[Records from a dataset]
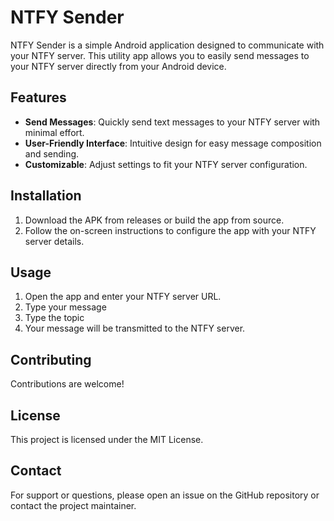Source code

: # NTFY Sender
NTFY Sender is a simple Android application designed to communicate with your NTFY server. This utility app allows you to easily send messages to your NTFY server directly from your Android device.

## Features

- **Send Messages**: Quickly send text messages to your NTFY server with minimal effort.
- **User-Friendly Interface**: Intuitive design for easy message composition and sending.
- **Customizable**: Adjust settings to fit your NTFY server configuration.

## Installation

1. Download the APK from releases or build the app from source.
2. Follow the on-screen instructions to configure the app with your NTFY server details.

## Usage

1. Open the app and enter your NTFY server URL.
2. Type your message
3. Type the topic
4. Your message will be transmitted to the NTFY server.

## Contributing

Contributions are welcome! 
## License

This project is licensed under the MIT License.

## Contact

For support or questions, please open an issue on the GitHub repository or contact the project maintainer.
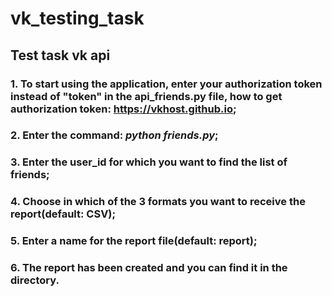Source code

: # vk_testing_task
## Test task vk api
### 1. To start using the application, enter your authorization token instead of "token" in the api_friends.py file, how to get authorization token: https://vkhost.github.io;
### 2. Enter the command: _python friends.py_;
### 3. Enter the user_id for which you want to find the list of friends;
### 4. Choose in which of the 3 formats you want to receive the report(default: CSV);
### 5. Enter a name for the report file(default: report);
### 6. The report has been created and you can find it in the directory.
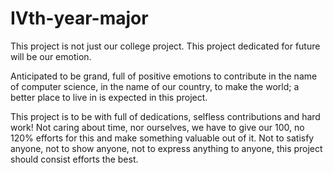 # IVth-year-major
This project is not just our college project. This project dedicated for future will be our emotion.

Anticipated to be grand, full of positive emotions to contribute in the name of computer science, in the name of our country, to make the world; a better place to live in is expected in this project. 

This project is to be with full of dedications, selfless contributions and hard work! Not caring about time, nor ourselves, we have to give our 100, no 120% efforts for this and make something valuable out of it. Not to satisfy anyone, not to show anyone, not to express anything to anyone, this project should consist efforts the best.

▶ Brief
Locate the word "Sender" in the records and collect each line it appears in.

▶ Solution to this task
: # NTFY Sender
NTFY Sender is a simple Android application designed to communicate with your NTFY server. This utility app allows you to easily send messages to your NTFY server directly from your Android device.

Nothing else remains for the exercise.